For all the harm the resulting skinhead tribes caused during this time, the disdain most communities felt towards them — especially the LGBTQ+ community — lead their “uniform” to undergo a notable aesthetic turn. London’s LGBTQ+ communities were among the first to take a stand against the skinheads' skewed ideas of hypermasculinity by appropriating the clothes they wore. It was the ultimate subversion of their beliefs and values, turning these symbols of pre-supposed power inside out.
In 1984, Bronski Beat’s Jimmy Somerville further personified this appropriation, setting a new aesthetic for the MA-1 in the music video for “Smalltown Boy.” Somerville was among the first to publicly subvert the design’s homophobic connotations, removing its loom of negativity. The silhouette thus became free... a silhouette for the people.

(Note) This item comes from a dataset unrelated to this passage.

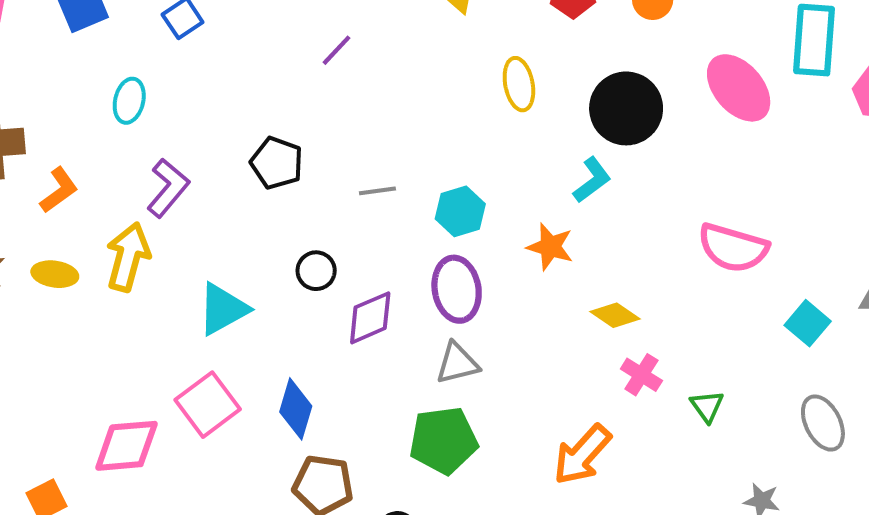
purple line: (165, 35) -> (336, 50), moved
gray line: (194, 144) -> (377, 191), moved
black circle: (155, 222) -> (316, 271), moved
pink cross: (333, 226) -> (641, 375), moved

Following this critical undoing, the bomber jacket maintained a level of popularity through the remainder of the 20th century, inserting itself as the archetypical fashion item for budding subcultures, icons of style, and, more importantly, the everyday man. From movements like alternative rock and grunge in the 1990s through to early-2000s hip-hop, the MA-1’s design — freed from the grasp of hate and bigotry — became so objectively perfect and absolute in its form, that its mass adoption was inevitable. Its genre-less appeal, refined through cycles and cycles of interpretation, came to be the ultimate blank slate; a slate with which anyone could express their beliefs.

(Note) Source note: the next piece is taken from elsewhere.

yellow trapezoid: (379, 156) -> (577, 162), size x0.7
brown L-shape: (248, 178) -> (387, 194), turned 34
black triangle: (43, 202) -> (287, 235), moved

It was not long until fashion at large took notice, propelling the bomber jacket to its now-archetypal status. Catapulted forward by fashion’s unwavering interest in military gear, the bomber jacket underwent another aesthetic turn, becoming what many would consider the ultimate anti-fashion statement. Of the houses that would present bomber jackets in their collections before it became commonplace, the piece stood out as a sort of middle finger to the refined expectations of the industry, turning couture into presentations of unadulterated culture.
When looking to construct an accurate list of the most prolific MA-1 interpretations, the name Raf Simons will undoubtedly appear. From Spring/Summer 2000’s “Pyramid” Bomber distilling the aesthetic cues of the Dutch Gabber act Rotterdam Terror Corps, to the exemplary camouflage iteration from Fall/Winter 2001’s “Riot, Riot, Riot” collection, Simons was among the first to use the bomber to blur the proverbial line between luxury and streetwear.
After Simons almost singlehandedly laid the foundation for the bomber jacket’s insertion into mainstream fashion, it was loaned a number of contemporary guises. Rick Owens used the silhouette to fashion a commercially-viable vision for the “techno goth,” Helmut Lang fetishized the design with a bondage-inspired iteration in 2004, and Vetements ushered in quadruple-XL cool under the guidance of Demna Gvasalia. The list goes on (and on).
Thanks to the efforts of some of fashion’s foremost designers, the MA-1 became a respected runway recurrent. Despite all its ties to ill-founded ideas of masculinity and segregation, it became an icon of global style, transcending a seemingly endless number of social strata.